Consumers in wealthy nations have more leverage than they typically exercise. The beef, soy and palm oil supply chains driving tropical deforestation are not anonymous. They are traceable, certifiable and in many cases already subject to regulatory pressure in the EU and elsewhere. Demanding supply chain transparency from the industries that source from deforested land is not a radical position. It is the same expectation applied to every other product we buy. The forest does not know the difference between a chainsaw and a hamburger. Both cost trees. Only one comes with a receipt.

References

  1. Food and Agriculture Organization of the United Nations. (2020). Global Forest Resources Assessment 2020. FAO.
  2. Global Forest Watch. (2024). Forest Loss Data: Tropical Primary Forest Loss 2024. World Resources Institute.
  3. Hansen, M. C., et al. (2013).
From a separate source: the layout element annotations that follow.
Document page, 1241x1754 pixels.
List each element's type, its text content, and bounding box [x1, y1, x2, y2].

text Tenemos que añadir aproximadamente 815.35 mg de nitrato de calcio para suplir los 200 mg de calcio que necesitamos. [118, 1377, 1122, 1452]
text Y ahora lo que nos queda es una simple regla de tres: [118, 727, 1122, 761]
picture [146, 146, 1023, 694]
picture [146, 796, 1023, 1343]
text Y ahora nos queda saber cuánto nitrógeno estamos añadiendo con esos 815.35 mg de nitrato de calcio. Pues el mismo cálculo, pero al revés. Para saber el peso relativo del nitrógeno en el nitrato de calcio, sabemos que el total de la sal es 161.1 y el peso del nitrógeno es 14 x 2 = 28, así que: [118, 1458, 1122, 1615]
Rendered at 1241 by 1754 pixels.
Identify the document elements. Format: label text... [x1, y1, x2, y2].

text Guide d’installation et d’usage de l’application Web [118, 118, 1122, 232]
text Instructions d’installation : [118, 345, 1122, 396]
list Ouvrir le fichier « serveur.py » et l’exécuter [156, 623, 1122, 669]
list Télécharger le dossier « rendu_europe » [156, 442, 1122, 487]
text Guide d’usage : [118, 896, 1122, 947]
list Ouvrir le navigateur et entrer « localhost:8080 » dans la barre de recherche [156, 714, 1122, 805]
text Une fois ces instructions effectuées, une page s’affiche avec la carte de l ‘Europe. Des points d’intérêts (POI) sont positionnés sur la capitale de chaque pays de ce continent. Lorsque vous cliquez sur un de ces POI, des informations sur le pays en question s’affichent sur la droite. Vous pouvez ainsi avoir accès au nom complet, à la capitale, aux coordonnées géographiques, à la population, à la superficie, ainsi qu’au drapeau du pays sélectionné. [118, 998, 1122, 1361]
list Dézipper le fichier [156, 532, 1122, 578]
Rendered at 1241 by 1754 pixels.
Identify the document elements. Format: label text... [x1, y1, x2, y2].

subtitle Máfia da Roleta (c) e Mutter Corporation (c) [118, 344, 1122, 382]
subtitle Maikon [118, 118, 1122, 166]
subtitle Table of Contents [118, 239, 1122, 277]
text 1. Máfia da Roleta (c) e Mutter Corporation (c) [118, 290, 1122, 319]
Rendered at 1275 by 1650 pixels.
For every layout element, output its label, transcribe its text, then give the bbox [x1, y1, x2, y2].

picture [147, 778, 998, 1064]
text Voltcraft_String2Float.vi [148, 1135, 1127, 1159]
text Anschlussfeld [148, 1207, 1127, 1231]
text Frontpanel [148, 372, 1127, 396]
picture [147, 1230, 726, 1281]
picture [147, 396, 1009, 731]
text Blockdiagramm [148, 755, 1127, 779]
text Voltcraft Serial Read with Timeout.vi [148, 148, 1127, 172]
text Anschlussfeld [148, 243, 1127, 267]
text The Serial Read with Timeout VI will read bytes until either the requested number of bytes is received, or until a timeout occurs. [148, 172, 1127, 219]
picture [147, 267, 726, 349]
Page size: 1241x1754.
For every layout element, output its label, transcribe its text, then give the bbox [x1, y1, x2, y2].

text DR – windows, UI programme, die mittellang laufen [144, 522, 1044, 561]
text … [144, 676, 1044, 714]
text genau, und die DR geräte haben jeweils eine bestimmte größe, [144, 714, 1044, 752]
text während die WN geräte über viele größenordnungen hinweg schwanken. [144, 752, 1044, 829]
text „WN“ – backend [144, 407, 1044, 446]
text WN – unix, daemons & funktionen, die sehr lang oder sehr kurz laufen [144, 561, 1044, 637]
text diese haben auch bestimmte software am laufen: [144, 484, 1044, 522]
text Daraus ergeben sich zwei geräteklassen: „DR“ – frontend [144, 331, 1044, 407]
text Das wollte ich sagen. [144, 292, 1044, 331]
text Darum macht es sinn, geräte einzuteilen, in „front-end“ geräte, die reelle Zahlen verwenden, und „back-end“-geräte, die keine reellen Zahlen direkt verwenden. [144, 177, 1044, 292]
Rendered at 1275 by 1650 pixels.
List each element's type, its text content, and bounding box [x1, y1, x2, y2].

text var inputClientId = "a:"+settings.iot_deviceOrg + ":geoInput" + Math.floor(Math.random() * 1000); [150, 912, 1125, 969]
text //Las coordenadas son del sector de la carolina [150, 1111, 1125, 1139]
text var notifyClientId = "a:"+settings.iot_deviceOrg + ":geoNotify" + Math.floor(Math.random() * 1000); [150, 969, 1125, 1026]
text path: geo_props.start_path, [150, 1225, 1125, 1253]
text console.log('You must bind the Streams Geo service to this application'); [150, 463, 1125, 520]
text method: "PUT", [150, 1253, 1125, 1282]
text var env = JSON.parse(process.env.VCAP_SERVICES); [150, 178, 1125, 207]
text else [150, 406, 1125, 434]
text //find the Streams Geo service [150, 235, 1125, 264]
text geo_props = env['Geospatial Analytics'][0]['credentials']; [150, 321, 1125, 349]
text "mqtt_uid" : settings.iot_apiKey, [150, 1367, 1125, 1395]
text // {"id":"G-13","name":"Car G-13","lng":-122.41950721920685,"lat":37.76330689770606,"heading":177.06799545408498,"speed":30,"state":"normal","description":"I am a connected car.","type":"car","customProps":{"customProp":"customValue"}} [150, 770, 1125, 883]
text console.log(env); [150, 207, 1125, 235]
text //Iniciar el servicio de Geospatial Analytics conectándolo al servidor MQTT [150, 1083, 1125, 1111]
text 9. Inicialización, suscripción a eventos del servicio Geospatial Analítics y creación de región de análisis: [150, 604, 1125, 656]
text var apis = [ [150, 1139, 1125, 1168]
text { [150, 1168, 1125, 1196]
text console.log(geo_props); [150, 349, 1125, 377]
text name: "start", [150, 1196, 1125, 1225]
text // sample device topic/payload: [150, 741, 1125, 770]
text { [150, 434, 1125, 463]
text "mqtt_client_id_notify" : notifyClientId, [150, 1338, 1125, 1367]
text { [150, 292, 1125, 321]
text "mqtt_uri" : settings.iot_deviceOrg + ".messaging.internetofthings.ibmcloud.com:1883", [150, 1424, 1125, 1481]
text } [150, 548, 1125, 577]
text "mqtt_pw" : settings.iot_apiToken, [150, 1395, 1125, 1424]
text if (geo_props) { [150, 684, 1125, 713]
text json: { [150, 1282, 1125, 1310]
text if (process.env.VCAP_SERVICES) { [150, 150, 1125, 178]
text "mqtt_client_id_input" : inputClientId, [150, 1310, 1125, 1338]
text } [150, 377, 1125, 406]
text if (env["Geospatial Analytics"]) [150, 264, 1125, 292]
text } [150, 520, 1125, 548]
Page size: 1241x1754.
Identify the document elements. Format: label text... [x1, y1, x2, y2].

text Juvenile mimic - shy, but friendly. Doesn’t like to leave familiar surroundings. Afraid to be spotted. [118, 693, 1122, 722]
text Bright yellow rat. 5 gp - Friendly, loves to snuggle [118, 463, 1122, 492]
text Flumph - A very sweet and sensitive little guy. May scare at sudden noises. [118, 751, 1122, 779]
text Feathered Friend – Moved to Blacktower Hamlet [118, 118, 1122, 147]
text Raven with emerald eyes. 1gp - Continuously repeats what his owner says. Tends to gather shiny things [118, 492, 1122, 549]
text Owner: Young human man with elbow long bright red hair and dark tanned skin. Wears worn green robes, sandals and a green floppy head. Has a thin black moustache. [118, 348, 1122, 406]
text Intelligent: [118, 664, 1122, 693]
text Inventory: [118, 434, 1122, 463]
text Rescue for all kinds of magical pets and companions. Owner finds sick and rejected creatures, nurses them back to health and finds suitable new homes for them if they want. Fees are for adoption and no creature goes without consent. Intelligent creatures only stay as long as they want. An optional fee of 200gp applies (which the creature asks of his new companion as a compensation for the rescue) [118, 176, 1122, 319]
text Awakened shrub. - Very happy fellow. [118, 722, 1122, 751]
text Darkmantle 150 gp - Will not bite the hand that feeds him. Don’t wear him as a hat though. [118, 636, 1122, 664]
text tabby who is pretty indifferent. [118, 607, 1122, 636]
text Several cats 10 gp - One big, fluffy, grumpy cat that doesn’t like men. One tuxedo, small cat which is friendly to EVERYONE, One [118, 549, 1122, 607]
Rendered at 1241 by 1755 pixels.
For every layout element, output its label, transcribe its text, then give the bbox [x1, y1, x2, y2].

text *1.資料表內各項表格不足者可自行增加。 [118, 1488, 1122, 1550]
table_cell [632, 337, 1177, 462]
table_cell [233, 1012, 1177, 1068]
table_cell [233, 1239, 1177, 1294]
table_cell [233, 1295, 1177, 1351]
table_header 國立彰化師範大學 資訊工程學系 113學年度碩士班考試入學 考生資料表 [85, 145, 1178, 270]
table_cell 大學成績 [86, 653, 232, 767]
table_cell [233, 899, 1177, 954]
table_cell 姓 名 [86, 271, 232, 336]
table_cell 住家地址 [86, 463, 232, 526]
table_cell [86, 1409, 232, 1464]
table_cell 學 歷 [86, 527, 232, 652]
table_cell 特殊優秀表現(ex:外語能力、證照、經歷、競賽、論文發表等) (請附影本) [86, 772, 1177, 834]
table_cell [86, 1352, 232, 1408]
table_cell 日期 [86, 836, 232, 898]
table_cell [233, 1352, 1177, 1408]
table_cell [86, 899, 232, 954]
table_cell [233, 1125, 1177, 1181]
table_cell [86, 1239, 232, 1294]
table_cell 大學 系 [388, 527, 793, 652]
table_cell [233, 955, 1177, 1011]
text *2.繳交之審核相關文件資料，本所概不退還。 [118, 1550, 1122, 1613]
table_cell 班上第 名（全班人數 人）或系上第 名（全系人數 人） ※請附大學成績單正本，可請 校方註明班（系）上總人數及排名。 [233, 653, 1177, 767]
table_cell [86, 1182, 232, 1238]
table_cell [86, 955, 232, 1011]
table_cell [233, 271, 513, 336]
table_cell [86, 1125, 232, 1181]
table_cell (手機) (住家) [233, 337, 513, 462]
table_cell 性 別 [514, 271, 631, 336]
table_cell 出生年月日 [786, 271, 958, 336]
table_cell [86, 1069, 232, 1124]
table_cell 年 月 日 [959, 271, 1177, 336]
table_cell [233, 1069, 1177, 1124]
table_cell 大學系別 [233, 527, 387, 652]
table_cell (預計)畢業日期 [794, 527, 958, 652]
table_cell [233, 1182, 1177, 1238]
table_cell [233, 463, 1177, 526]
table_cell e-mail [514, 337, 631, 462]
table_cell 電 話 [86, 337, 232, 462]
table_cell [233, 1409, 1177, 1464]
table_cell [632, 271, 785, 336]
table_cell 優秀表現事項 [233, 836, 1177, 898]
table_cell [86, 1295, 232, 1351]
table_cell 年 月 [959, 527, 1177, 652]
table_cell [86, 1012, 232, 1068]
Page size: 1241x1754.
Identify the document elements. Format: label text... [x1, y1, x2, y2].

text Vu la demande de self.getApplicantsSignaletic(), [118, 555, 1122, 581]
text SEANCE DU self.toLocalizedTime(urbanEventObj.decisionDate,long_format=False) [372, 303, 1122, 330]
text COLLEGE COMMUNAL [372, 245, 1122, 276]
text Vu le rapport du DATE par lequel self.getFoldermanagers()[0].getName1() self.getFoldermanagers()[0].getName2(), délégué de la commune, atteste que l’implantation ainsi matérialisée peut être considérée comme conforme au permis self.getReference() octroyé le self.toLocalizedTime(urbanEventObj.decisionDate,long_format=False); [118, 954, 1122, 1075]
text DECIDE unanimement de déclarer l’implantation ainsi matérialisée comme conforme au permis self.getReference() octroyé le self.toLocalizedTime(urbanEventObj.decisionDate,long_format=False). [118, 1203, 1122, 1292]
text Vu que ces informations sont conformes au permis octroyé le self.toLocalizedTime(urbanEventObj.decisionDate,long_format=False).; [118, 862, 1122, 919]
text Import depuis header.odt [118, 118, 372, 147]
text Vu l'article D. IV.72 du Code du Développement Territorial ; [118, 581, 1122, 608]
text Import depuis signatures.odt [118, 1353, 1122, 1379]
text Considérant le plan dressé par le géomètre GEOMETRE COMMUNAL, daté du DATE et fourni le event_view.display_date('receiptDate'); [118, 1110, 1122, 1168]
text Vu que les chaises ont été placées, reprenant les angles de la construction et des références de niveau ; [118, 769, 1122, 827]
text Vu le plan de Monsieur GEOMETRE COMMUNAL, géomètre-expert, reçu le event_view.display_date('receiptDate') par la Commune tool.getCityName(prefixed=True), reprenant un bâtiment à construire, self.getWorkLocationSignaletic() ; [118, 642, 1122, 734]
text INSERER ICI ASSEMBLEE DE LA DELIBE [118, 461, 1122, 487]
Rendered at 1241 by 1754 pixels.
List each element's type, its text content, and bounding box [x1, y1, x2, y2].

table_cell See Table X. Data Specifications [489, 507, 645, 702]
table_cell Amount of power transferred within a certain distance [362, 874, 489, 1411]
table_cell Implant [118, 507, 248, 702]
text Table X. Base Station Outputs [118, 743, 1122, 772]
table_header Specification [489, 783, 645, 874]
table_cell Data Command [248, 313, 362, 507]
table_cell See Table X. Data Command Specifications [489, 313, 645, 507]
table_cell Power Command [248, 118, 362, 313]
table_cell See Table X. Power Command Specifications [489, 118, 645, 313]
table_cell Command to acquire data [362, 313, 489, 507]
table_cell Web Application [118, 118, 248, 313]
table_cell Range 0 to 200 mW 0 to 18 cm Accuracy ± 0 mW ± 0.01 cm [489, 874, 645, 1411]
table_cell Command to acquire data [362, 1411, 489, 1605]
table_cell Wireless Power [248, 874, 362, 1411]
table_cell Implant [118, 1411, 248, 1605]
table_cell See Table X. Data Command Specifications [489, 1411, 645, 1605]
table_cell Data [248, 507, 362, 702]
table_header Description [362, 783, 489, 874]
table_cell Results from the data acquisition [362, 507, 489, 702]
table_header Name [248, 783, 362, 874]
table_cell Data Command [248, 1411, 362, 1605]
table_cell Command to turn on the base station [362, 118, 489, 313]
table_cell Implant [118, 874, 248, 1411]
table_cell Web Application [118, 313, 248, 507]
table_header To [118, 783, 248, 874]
High-resolution global maps of 21st-century forest cover change. Science, 342 (6160), 850-853.
  4. U.S. Forest Service. (2022). Reforestation Need Assessment: Post-Wildfire Planting Demand. USDA.
  5. U.S. Congress. (2021). REPLANT Act, Consolidated Appropriations Act of 2021. Public Law 116-260.
  6. Instituto Nacional de Pesquisas Espaciais (INPE). (2024). Amazon Deforestation Data: PRODES System. Brazil.
  7. Souza, C. M., et al. (2020). Reconstructing three decades of land use and land cover changes in Brazilian biomes. Remote Sensing, 12 (17), 2735.
  8. Hunt, T. L., & Lipo, C. P. (2011). The Statues That Walked: Unraveling the Mystery of Easter Island. Free Press.
  9. Diamond, J. (2005). Collapse: How Societies Choose to Fail or Succeed. Viking.
  10. World Resources Institute. (2023). The State of the World's Forests. WRI.

Disclaimer: The views expressed in this post are the personal opinions of the author and are offered for educational, commentary and public discourse purposes only. They do not represent the positions of any institution, employer, organization or affiliated entity. Nothing in this post constitutes legal, financial, medical or professional advice of any kind. References to institutions, data sources and historical events are based on publicly available sources and are intended to support analysis and argument. Readers are encouraged to consult primary sources and form their own conclusions. Any resemblance to specific individuals or situations beyond those explicitly referenced is coincidental.